● **What needs to be done**: Copy the lines below word for word, leaving out the pictures.
*** Opening Records to process ***
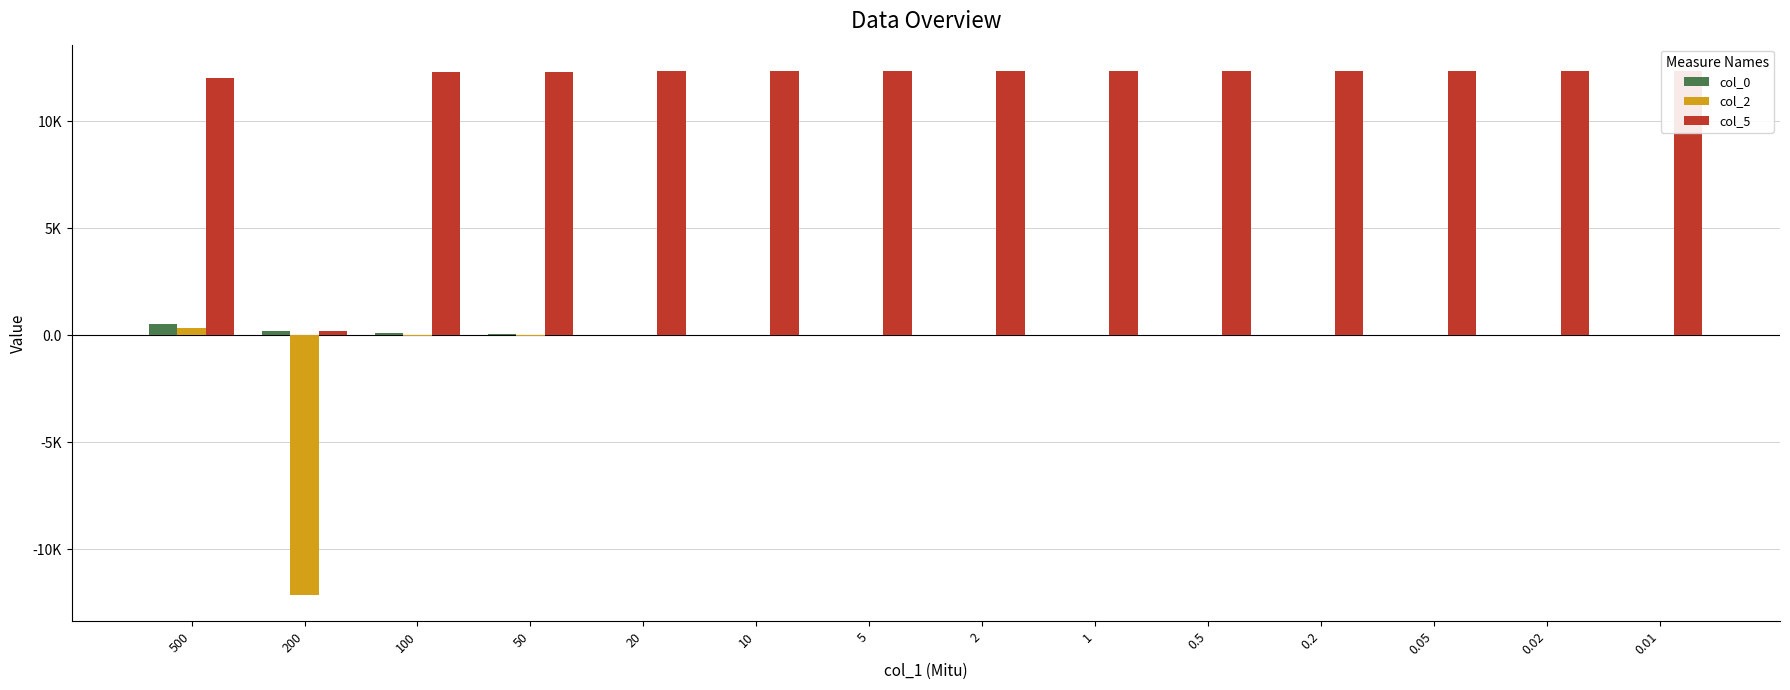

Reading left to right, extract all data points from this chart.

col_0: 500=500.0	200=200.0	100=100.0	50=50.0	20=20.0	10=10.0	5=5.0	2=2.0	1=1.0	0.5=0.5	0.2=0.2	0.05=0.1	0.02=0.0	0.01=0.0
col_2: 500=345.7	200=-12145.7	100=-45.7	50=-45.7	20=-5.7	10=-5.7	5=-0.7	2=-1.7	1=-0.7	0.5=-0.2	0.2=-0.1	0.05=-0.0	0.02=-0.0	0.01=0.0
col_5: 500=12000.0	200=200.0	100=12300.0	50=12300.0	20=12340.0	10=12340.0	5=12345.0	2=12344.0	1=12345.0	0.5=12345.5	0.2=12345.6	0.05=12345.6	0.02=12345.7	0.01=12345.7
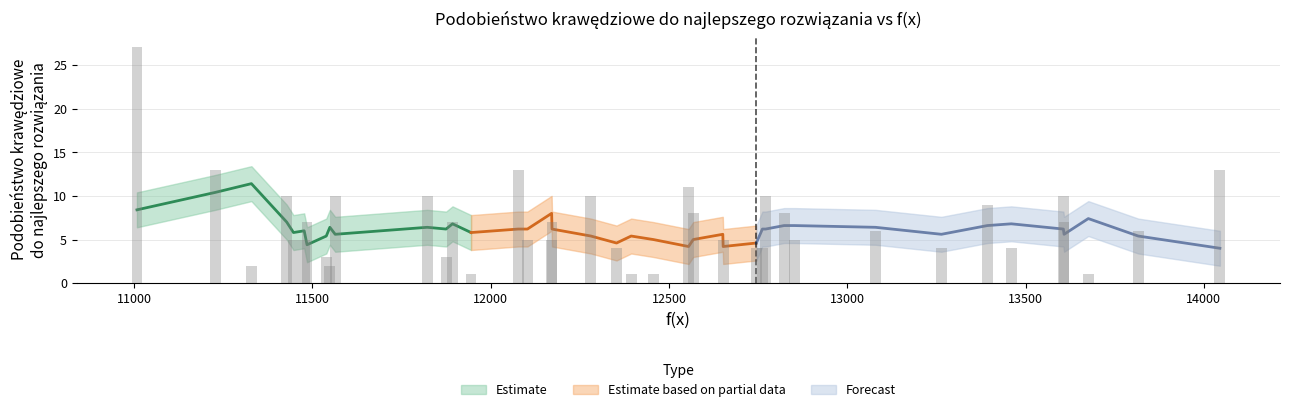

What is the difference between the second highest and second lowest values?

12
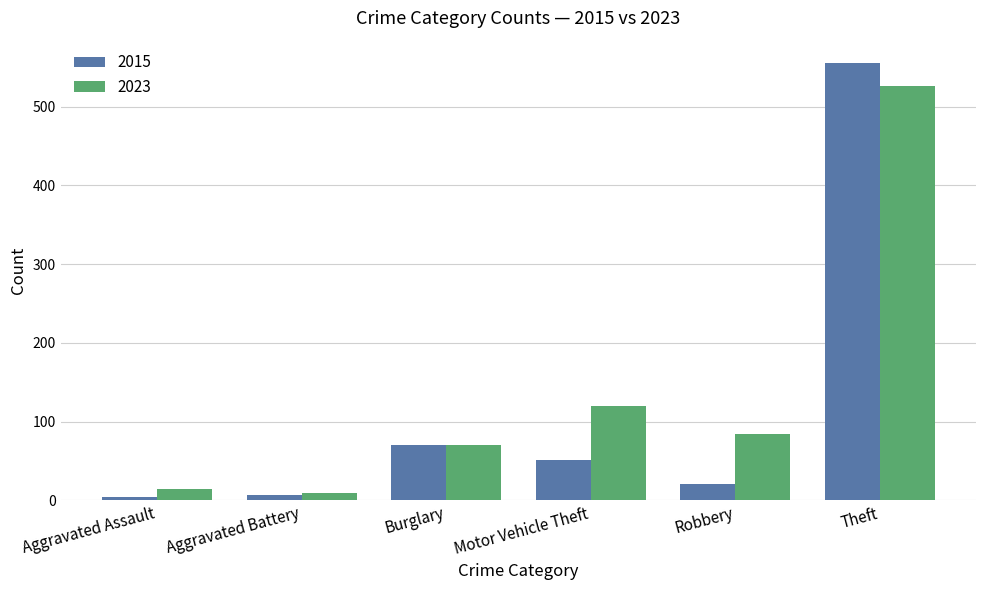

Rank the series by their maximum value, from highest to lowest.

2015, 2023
*** Closing Records to process ***
● **Exercise result**:
Reading left to right, extract all data points from this chart.

col_0: 500=500.0	200=200.0	100=100.0	50=50.0	20=20.0	10=10.0	5=5.0	2=2.0	1=1.0	0.5=0.5	0.2=0.2	0.05=0.1	0.02=0.0	0.01=0.0
col_2: 500=345.7	200=-12145.7	100=-45.7	50=-45.7	20=-5.7	10=-5.7	5=-0.7	2=-1.7	1=-0.7	0.5=-0.2	0.2=-0.1	0.05=-0.0	0.02=-0.0	0.01=0.0
col_5: 500=12000.0	200=200.0	100=12300.0	50=12300.0	20=12340.0	10=12340.0	5=12345.0	2=12344.0	1=12345.0	0.5=12345.5	0.2=12345.6	0.05=12345.6	0.02=12345.7	0.01=12345.7

What is the difference between the second highest and second lowest values?

12

Rank the series by their maximum value, from highest to lowest.

2015, 2023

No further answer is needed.